In the first half of How Doctors Think, Jerone Groopman presents several short scenarios illustrating the thought processes of doctors. In the introduction, Groopman tells the story of Anne Dodge. Dodge had symptoms of rapid weight loss and other disorders associated with malnutrition. During the duration of her illness, she had been repeatedly told by different doctors that she suffered from anorexia nervosa and bulimia. Seemingly untreatable, she sought the opinion of Dr. Myron Falchuk. Falchuk was unlike Dodge’s other doctors, and did not diagnose his patient based on her previous charts or textbook algorithms. Instead, Falchuk used a sort of intuition cultivated from years of medical experience. He asked her open ended questions, thought outside of the box, and eventually diagnosed her with celiac disease and saved her life.
In this situation, Falchuk’s inability to factor in communication cues and other variables not visible on her chart were very helpful in his diagnosis. Strict textbook learned thinking in the form of algorithms would not have led him to the correct diagnosis in this case. Groopman states that in cases such as these, clinical algorithms “discourage physicians from thinking independently and creatively” (5). Groopman has a very good point and that a medical student who has memorized the textbook would not necessarily be guaranteed to excel in a clinical setting. I think a lot of what makes a good doctor is developed outside of the classroom, and requires a certain amount of intuition.
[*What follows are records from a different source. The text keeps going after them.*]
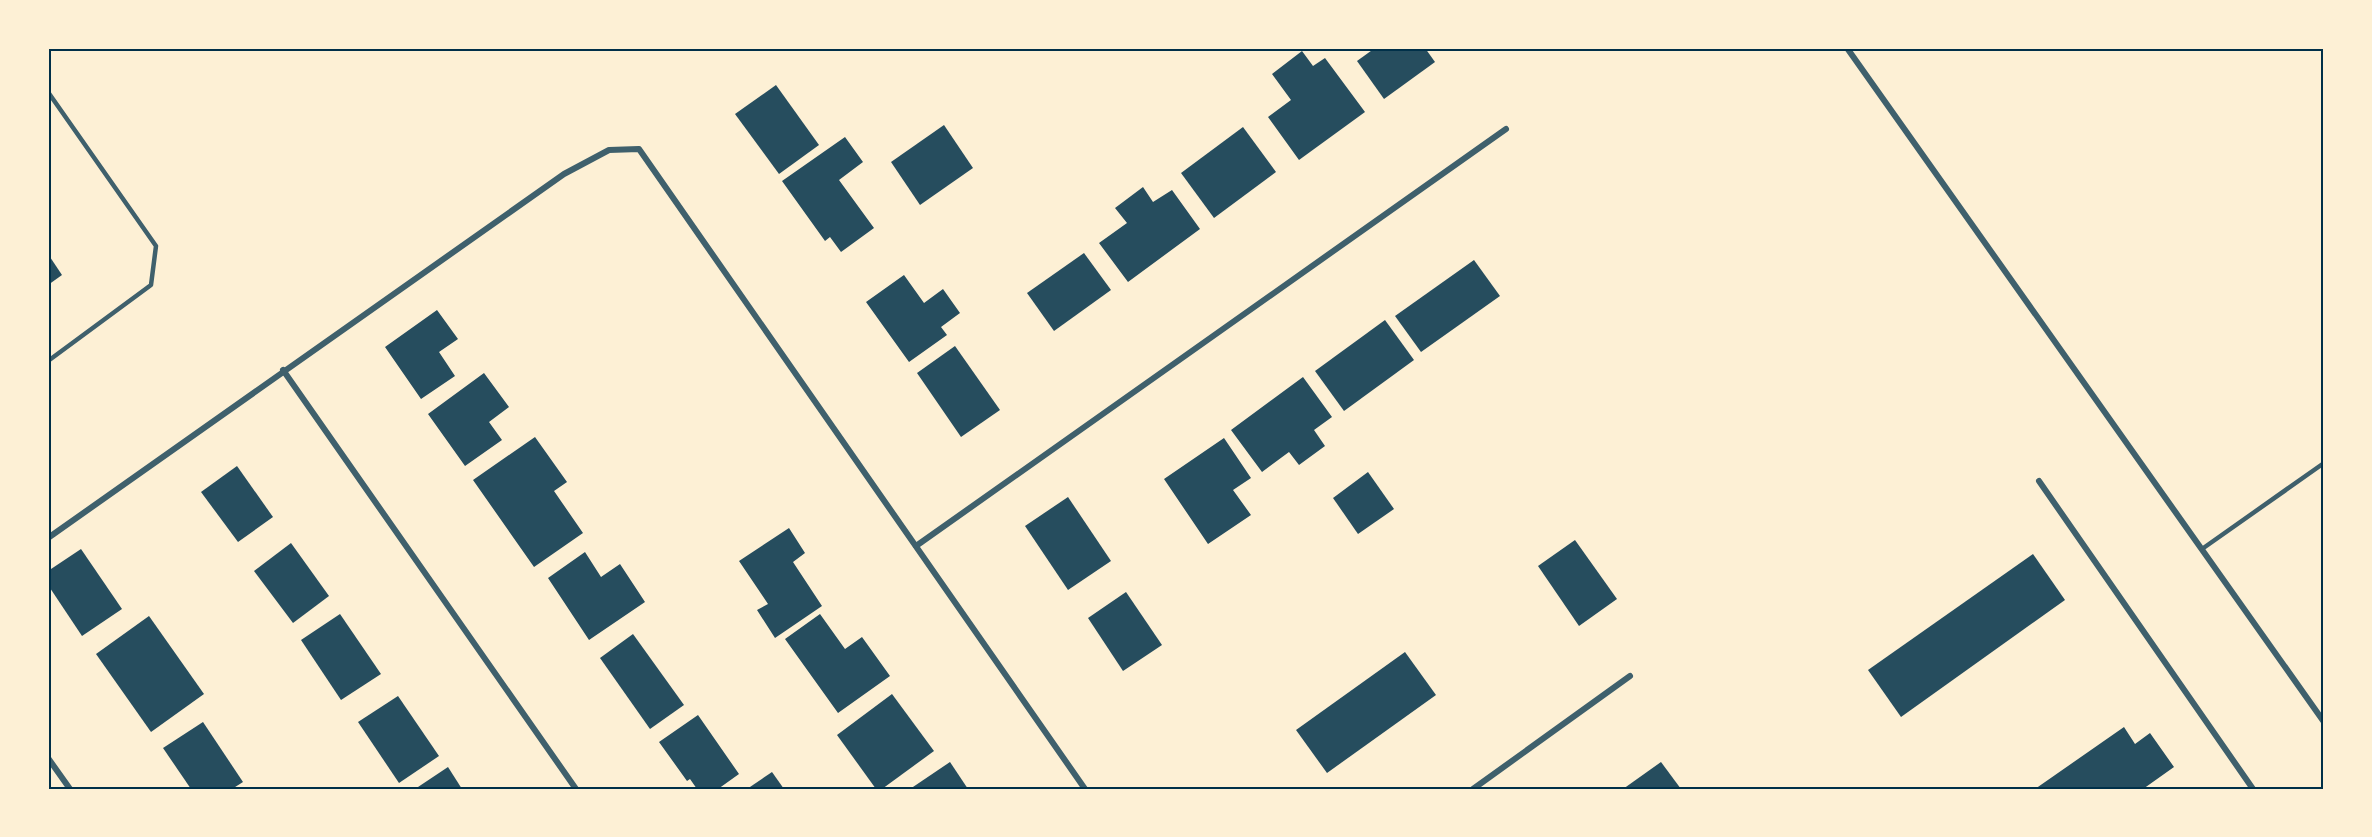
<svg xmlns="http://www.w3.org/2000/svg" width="2372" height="837" viewBox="0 0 2372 837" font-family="'Times New Roman',serif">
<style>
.building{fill:#264d5e}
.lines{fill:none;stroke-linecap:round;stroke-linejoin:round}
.service{stroke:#3f606c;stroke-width:4.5}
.minor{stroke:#3f606c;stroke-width:6}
.neatline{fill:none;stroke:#003049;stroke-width:2}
</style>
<rect width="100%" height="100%" fill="#fdf0d5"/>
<!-- building -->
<g class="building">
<path d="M1375,48H1425L1435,62L1384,99L1357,61Z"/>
<path d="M1302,51L1313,66L1325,58L1365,112L1299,160L1268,117L1291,100L1272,74Z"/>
<path d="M776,85L819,145L779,174L735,114Z"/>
<path d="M944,125L973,168L920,205L891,162Z"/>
<path d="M1243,127L1276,172L1214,218L1181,173Z"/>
<path d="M845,137L863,162L839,180L874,228L841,252L830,237L825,241L782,181Z"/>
<path d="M1143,187L1153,202L1172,190L1200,229L1128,282L1099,243L1127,223L1115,208Z"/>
<path d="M1084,253L1111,290L1054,331L1027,293Z"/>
<path d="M48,254L62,275L48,285Z"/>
<path d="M1474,260L1500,296L1421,352L1395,316Z"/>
<path d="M904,275L924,303L943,289L960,313L941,327L947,335L909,362L866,302Z"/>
<path d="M437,310L458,339L439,352L455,376L421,399L385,347Z"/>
<path d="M1385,320L1414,360L1344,411L1315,371Z"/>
<path d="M955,346L1000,410L961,437L917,373Z"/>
<path d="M484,373L509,407L489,422L502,440L465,466L428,414Z"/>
<path d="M1303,377L1332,417L1314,430L1325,446L1299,465L1289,452L1262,472L1231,430Z"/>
<path d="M535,437L567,482L554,491L583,533L534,567L473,480Z"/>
<path d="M1224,438L1251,478L1233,490L1251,515L1208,544L1164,479Z"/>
<path d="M237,466L273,517L238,542L201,492Z"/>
<path d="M1368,472L1394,509L1358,534L1333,498Z"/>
<path d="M1068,497L1111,561L1068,590L1025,526Z"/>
<path d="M789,528L805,553L793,562L822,606L775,638L757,610L768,604L739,561Z"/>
<path d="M1575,540L1617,599L1579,626L1538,566Z"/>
<path d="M291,543L329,596L293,623L254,571Z"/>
<path d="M81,549L122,609L82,636L48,585V571Z"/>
<path d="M585,552L601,577L620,564L645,602L589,640L548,578Z"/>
<path d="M2033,554L2065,600L1901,717L1868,670Z"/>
<path d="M1126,592L1162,645L1123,671L1088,618Z"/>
<path d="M340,614L381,674L341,700L301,640Z"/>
<path d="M820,614L845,649L862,637L890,676L838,713L785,639Z"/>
<path d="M149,616L204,694L151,732L96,654Z"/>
<path d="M633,634L684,705L650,729L600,658Z"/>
<path d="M1405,652L1436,695L1327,773L1296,730Z"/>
<path d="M892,694L934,751L882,789H876L837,735Z"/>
<path d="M398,696L439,756L399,783L358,722Z"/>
<path d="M698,715L739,774L718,789H697L690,779L687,781L659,742Z"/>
<path d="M203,722L243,782L232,789H191L163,748Z"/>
<path d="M2124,727L2135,744L2150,733L2174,767L2143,789H2035Z"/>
<path d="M950,762L968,789H910Z"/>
<path d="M1661,762L1681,789H1623Z"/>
<path d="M448,767L462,789H415Z"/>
<path d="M772,772L784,789H747Z"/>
</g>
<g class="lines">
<!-- service -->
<g class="service">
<path d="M48,92L156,246L151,285L48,361"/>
<path d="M2202,549L2324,463"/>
</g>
<!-- minor -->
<g class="minor">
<path d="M1847,48L2324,722"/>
<path d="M283,370L576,789"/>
<path d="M2039,481L2253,789"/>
<path d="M48,538L564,174L609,150L639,149L1085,789"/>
<path d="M916,546L1506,129"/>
<path d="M48,758L70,789"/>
<path d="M1473,789L1630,676"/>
</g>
</g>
<!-- border -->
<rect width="2372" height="837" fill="none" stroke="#fdf0d5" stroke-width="99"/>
<rect x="50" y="50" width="2272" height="738" class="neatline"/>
</svg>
However, Groopman also warns against trusting your gut too much. He tells another story about a disheveled looking man who was brought into the ER after he was found sleeping in public. In this case, the doctor automatically profiled this patient as a drunk bum and wished to send him on his way as soon as possible. When he did examine the man, he found that he was in fact a student and had passed out from extremely high blood sugar. This story was an example of how following your gut can lead to stereotyping patients and ultimately incorrect diagnoses.
I think it’s very interesting how a doctor’s thought process needs to be creative yet also deeply rooted in medical protocols. Such a concise way of thinking just seems so difficult to achieve and even more difficult to teach. I would be very curious to see how the creative aspect of the medical profession is emphasized in medical schools.